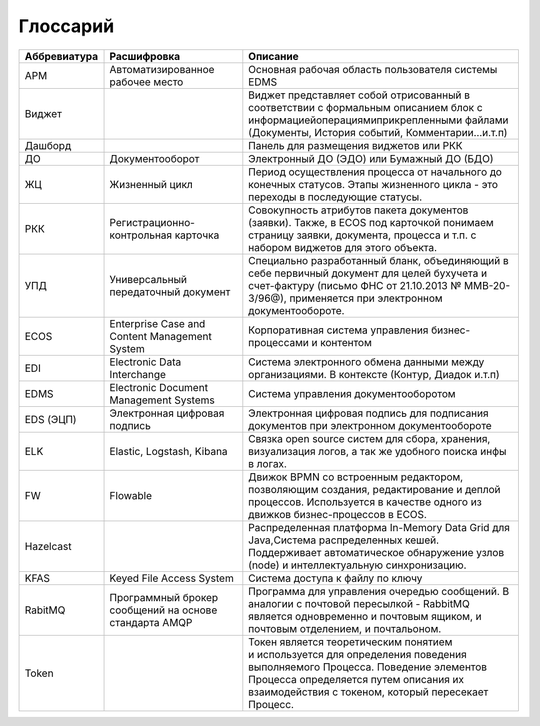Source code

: Глоссарий
==========

.. list-table::
      :widths: 3 5 10
      :header-rows: 1
      :class: tight-table  

      * - Аббревиатура
        - Расшифровка
        - Описание
      * - АРМ
        - Автоматизированное рабочее место
        - Основная рабочая область пользователя системы EDMS
      * - Виджет
        - 
        - Виджет представляет собой отрисованный в соответствии с формальным описанием блок с 
          информацией\операциями\прикрепленными файлами (Документы, История событий, Комментарии…и.т.п)
      * - Дашборд
        - 
        - Панель для размещения виджетов или РКК
      * - ДО
        - Документооборот
        - Электронный ДО (ЭДО) или Бумажный ДО (БДО)
      * - ЖЦ
        - Жизненный цикл
        - Период осуществления процесса от начального до конечных статусов. Этапы жизненного цикла - это переходы в последующие 
          статусы.
      * - РКК 
        - Регистрационно-контрольная карточка
        - Совокупность атрибутов пакета документов (заявки). Также, в ECOS под карточкой понимаем страницу заявки, документа, 
          процесса и т.п. с набором виджетов для этого объекта.
      * - УПД
        - Универсальный передаточный документ
        - Специально разработанный бланк, объединяющий в себе первичный документ для целей бухучета и счет-фактуру (письмо ФНС 
          от 21.10.2013 № ММВ-20-3/96@), применяется при электронном документообороте.
      * - ECOS
        - Enterprise Case and Content Management System
        - Корпоративная система управления бизнес-процессами и контентом
      * - EDI
        - Electronic Data Interchange
        - Система электронного обмена данными между организациями. В контексте (Контур, Диадок и.т.п)
      * - EDMS
        - Electronic Document Management Systems
        - Система управления документооборотом
      * - EDS (ЭЦП)
        - Электронная цифровая подпись
        - Электронная цифровая подпись для подписания документов при электронном документообороте  
      * - ELK
        - Elastic, Logstash, Kibana
        - Связка open source систем для сбора, хранения, визуализация логов, а так же удобного поиска инфы в логах.
      * - FW
        - Flowable
        - Движок BPMN со встроенным редактором, позволяющим создания, редактирование и деплой процессов. Используется в качестве 
          одного из движков бизнес-процессов в ECOS.
      * - Hazelcast
        - 
        - Распределенная платформа In-Memory Data Grid для Java,Система распределенных кешей. Поддерживает автоматическое 
          обнаружение узлов (node) и интеллектуальную синхронизацию.
      * - KFAS
        - Keyed File Access System
        - Система доступа к файлу по ключу
      * - RabitMQ
        - Программный брокер сообщений на основе стандарта AMQP
        - Программа для управления очередью сообщений. В аналогии с почтовой пересылкой - RabbitMQ является одновременно и 
          почтовым ящиком, и почтовым отделением, и почтальоном.
      * - Token
        - 
        - Токен является теоретическим понятием и используется для определения поведения выполняемого Процесса. Поведение 
          элементов Процесса определяется путем описания их взаимодействия с токеном, который пересекает Процесс.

Exercise objective → Copy exactly the lines above, from the one containing "- Корпоративная система" through the very last line.

Exercise answer →
        - Корпоративная система управления бизнес-процессами и контентом
      * - EDI
        - Electronic Data Interchange
        - Система электронного обмена данными между организациями. В контексте (Контур, Диадок и.т.п)
      * - EDMS
        - Electronic Document Management Systems
        - Система управления документооборотом
      * - EDS (ЭЦП)
        - Электронная цифровая подпись
        - Электронная цифровая подпись для подписания документов при электронном документообороте  
      * - ELK
        - Elastic, Logstash, Kibana
        - Связка open source систем для сбора, хранения, визуализация логов, а так же удобного поиска инфы в логах.
      * - FW
        - Flowable
        - Движок BPMN со встроенным редактором, позволяющим создания, редактирование и деплой процессов. Используется в качестве 
          одного из движков бизнес-процессов в ECOS.
      * - Hazelcast
        - 
        - Распределенная платформа In-Memory Data Grid для Java,Система распределенных кешей. Поддерживает автоматическое 
          обнаружение узлов (node) и интеллектуальную синхронизацию.
      * - KFAS
        - Keyed File Access System
        - Система доступа к файлу по ключу
      * - RabitMQ
        - Программный брокер сообщений на основе стандарта AMQP
        - Программа для управления очередью сообщений. В аналогии с почтовой пересылкой - RabbitMQ является одновременно и 
          почтовым ящиком, и почтовым отделением, и почтальоном.
      * - Token
        - 
        - Токен является теоретическим понятием и используется для определения поведения выполняемого Процесса. Поведение 
          элементов Процесса определяется путем описания их взаимодействия с токеном, который пересекает Процесс.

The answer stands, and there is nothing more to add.